Economic growth in the first quarter was disappointing, but still not too shabby. And over the last four quarters, growth has nearly hit the level President Trump said he would achieve while campaigning.
GDP growth in the first quarter was a middling 2.3%, down from 2.9% in the fourth quarter. But first quarter GDP growth has been confoundingly low in several years recently, suggesting a measurement problem with the data that might be related to winter weather, or something else. Growth in subsequent quarters has sometimes come in stronger than expected, as if some growth is pushed out of the first quarter into other quarters.
During the last 12 months, the picture is clearer—and more encouraging. President Trump has promised to boost annual GDP growth to 3% or more, and he’s nearly there. The economy has grown at a 2.9% annualized rate during the last four quarters, including the weak first-quarter number that just came out. If there’s a snapback in growth this spring or summer, annualized GDP growth will exceed 3%.

### Data lines
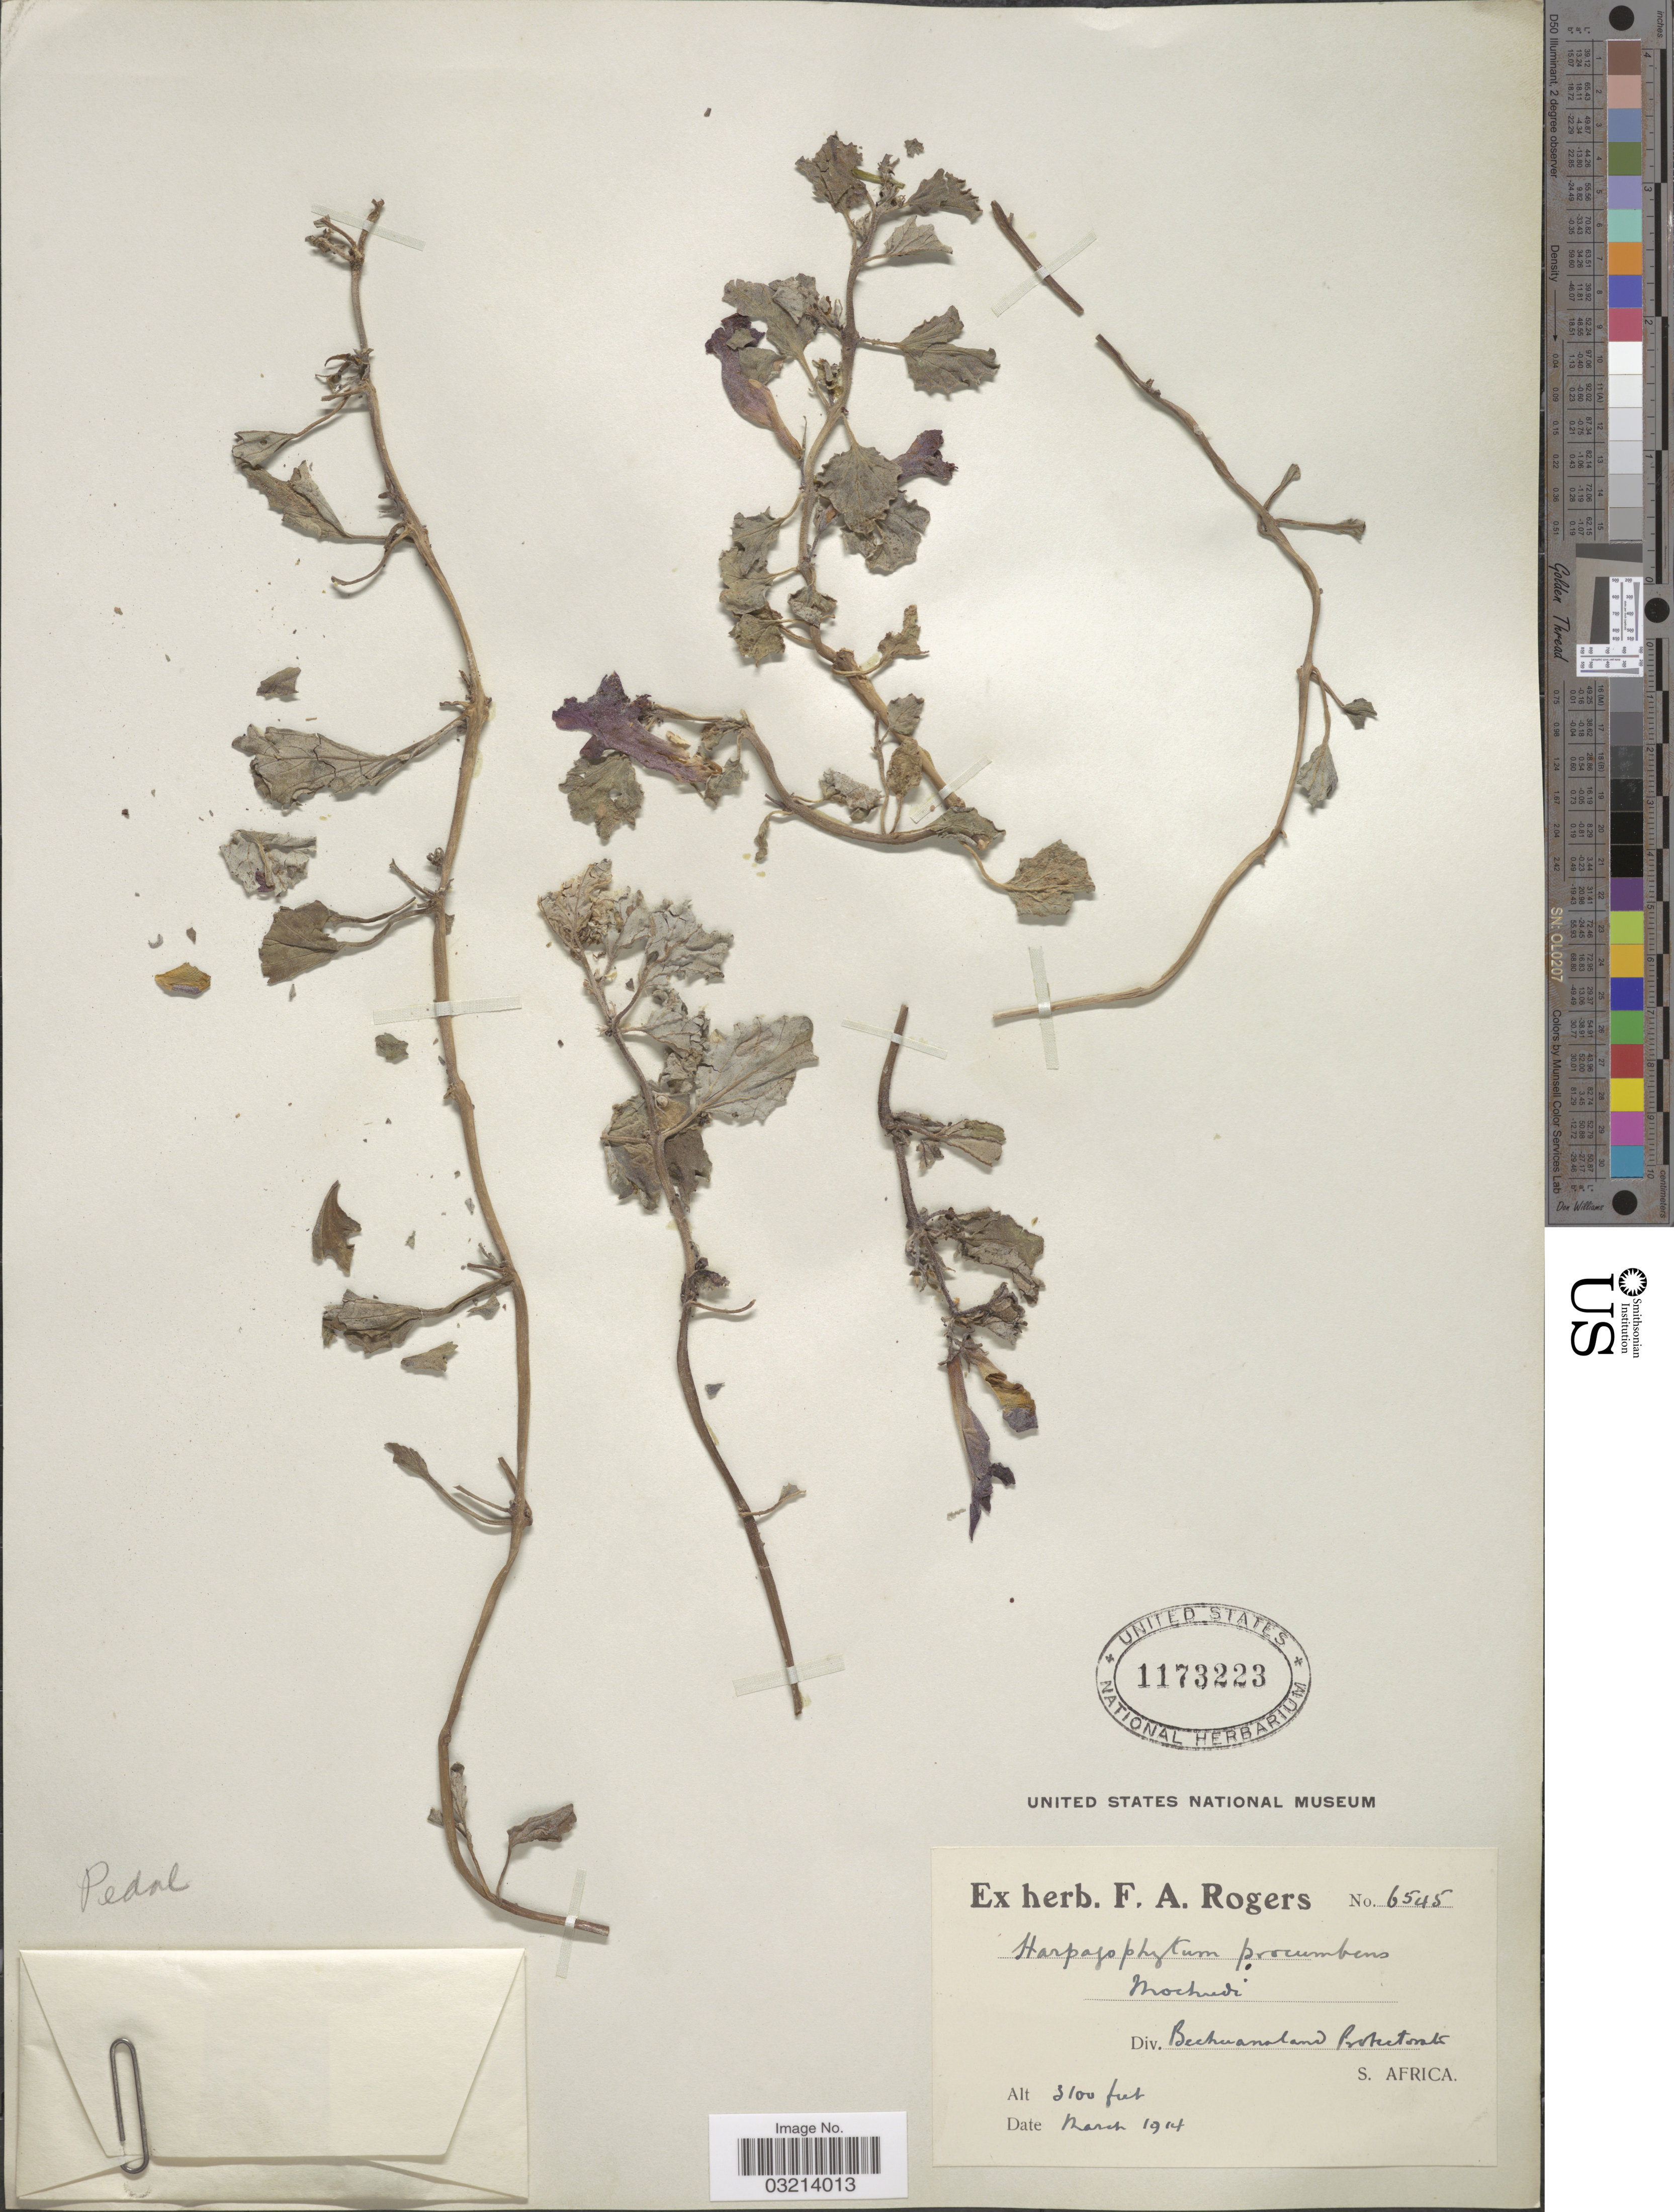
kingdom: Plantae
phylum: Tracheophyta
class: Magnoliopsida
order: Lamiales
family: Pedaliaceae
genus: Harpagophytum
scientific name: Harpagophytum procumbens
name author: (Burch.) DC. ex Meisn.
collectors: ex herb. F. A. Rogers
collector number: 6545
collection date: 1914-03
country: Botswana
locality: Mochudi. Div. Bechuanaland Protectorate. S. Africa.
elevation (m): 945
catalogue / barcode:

### Work to complete
• 1. According to the text on GDP growth, at what annualized rate did the economy grow during the last four quarters?
• 2. Write the next part of the text on GDP growth, starting after its final sentence.
The data are not needed for this work.

### Answers to the problems
• 1. The economy grew at a 2.9% annualized rate during the last four quarters.

• 2.
Trump’s predecessor, President Obama, oversaw an economy that staggered out of a deep recession and never quite got into gear. During Obama’s second term, annual GDP growth averaged just 2.3%. The strongest years under Obama were 2013 and 2014, when growth hit 2.7%. But in Obama’s final year, growth fell to just 1.8%, fueling Trump’s rampant criticism of Obamanomics.
On the Yahoo Finance Trumponomics Report Card, which has been measuring the progress of the Trump economy since last May, Trump earns a B. Strong points: Gains in overall employment and manufacturing employment. Weakness: Average hourly earnings.
Virtually every time we report on the Trump economy, a raging argument breaks out between Trump loyalists who think Trump has singlehandedly stimulated growth, and Obama loyalists who say the former president set the stage for whatever success Trump enjoys. Both groups overstate their case. The business cycle develops over a long arc, with federal policy set by the White House often a minor factor, at most. The Federal Reserve’s monetary policy typically affects the economy more than any president’s actions. And policy actions that do matter often play out over years, with consequences that sometimes materialize after the president who put them into motion are gone from office.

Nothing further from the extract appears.